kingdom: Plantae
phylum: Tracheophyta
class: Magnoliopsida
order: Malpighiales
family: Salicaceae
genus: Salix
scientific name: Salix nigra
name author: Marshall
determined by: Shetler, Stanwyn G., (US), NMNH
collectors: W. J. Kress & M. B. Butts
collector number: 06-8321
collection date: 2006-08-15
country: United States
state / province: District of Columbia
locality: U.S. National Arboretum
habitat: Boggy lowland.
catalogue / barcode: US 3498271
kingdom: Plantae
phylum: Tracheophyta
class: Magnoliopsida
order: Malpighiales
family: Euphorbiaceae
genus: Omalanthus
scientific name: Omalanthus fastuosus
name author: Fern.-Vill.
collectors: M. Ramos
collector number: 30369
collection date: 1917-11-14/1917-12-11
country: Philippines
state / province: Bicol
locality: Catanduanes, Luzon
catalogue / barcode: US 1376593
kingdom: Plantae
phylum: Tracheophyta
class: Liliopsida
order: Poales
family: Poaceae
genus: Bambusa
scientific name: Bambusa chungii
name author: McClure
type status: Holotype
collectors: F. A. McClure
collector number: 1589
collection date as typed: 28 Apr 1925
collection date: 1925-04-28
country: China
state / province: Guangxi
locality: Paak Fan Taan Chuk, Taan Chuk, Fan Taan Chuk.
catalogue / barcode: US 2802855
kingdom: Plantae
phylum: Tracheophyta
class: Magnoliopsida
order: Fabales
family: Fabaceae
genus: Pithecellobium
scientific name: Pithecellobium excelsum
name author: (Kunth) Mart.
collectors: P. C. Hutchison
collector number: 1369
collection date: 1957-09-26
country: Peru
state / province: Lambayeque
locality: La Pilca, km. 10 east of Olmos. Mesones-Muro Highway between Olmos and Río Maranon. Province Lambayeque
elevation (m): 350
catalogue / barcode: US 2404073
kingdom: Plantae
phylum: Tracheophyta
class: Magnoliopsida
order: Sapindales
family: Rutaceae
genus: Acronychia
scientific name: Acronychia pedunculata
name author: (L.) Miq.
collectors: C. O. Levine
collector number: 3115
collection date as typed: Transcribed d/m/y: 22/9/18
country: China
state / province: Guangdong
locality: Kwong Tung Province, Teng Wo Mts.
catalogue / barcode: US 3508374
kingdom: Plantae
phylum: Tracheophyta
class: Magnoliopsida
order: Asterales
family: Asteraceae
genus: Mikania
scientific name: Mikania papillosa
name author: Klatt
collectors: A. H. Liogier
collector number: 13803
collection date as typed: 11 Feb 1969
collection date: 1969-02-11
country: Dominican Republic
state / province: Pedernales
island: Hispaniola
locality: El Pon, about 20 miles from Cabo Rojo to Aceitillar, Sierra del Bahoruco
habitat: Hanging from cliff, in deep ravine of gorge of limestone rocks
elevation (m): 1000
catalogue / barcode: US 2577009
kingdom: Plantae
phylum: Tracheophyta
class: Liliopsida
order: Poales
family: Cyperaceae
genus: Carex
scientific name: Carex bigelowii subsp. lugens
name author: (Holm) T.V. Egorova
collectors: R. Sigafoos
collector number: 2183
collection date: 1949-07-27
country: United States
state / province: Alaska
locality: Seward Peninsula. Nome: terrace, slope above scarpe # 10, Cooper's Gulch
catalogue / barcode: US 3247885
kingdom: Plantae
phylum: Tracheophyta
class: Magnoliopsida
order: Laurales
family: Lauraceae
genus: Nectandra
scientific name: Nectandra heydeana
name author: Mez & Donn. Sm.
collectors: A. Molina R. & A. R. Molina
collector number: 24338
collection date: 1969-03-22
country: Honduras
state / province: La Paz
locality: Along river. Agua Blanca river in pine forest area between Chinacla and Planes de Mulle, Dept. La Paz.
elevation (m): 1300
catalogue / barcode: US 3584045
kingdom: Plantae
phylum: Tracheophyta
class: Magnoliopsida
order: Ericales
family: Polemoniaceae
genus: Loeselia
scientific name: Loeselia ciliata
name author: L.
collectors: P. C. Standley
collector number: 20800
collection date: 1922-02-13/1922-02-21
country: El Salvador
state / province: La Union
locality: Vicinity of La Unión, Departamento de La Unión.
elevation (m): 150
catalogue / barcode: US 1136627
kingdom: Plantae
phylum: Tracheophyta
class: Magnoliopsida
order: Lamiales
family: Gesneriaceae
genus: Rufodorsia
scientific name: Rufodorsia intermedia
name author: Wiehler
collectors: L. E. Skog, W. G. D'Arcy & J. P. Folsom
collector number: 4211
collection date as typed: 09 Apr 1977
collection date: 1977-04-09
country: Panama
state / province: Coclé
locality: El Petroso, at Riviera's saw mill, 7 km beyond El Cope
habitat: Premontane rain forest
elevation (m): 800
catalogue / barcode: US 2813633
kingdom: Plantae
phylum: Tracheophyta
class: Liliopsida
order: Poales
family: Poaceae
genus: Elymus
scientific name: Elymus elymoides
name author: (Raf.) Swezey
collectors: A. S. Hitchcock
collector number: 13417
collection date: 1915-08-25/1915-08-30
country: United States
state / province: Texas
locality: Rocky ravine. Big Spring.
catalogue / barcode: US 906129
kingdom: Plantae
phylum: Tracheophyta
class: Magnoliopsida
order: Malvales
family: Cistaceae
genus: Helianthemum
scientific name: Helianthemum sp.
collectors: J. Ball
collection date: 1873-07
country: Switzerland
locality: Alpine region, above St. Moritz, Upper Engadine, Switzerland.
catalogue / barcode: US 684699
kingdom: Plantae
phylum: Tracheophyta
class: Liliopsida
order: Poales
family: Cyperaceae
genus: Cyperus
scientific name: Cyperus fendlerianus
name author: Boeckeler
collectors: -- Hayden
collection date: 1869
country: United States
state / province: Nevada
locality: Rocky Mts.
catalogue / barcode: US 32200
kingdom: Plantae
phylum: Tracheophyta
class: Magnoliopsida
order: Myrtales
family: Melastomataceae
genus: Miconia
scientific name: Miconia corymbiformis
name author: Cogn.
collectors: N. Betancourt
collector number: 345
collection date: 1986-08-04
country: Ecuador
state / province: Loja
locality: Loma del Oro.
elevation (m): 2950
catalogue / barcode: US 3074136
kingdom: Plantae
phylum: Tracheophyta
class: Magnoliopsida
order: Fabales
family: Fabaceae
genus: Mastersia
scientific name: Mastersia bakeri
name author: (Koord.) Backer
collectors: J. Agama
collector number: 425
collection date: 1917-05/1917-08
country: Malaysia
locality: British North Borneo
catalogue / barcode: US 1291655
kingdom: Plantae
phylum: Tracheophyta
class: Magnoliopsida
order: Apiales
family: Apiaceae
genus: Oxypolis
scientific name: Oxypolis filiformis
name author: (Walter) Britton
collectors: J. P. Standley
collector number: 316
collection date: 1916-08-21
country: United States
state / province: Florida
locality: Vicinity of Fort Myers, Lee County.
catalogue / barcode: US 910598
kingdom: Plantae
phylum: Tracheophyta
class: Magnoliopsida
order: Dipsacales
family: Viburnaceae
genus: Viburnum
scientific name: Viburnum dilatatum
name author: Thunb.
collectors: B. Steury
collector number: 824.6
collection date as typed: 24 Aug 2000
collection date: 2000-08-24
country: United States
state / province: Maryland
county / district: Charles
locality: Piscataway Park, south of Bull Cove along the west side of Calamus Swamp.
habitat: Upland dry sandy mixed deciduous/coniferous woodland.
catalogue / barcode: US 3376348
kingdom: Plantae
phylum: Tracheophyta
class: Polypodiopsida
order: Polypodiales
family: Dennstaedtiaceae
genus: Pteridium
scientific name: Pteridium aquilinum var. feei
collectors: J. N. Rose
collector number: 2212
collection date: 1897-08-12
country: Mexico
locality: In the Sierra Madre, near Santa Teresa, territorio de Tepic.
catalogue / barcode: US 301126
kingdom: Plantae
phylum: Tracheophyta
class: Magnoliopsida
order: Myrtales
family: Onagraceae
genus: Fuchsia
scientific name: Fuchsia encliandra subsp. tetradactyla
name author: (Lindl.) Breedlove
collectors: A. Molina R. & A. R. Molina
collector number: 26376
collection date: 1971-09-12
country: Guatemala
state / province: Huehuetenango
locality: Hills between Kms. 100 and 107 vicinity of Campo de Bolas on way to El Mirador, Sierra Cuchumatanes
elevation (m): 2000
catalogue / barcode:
***
Write out the lines starting at the one that contains "collector number: 20800" and ending at the one that contains "collection date as typed: 09 Apr 1977", renaming "catalogue" to "catalog" and keeping everything else the same.

collector number: 20800
collection date: 1922-02-13/1922-02-21
country: El Salvador
state / province: La Union
locality: Vicinity of La Unión, Departamento de La Unión.
elevation (m): 150
catalog / barcode: US 1136627
kingdom: Plantae
phylum: Tracheophyta
class: Magnoliopsida
order: Lamiales
family: Gesneriaceae
genus: Rufodorsia
scientific name: Rufodorsia intermedia
name author: Wiehler
collectors: L. E. Skog, W. G. D'Arcy & J. P. Folsom
collector number: 4211
collection date as typed: 09 Apr 1977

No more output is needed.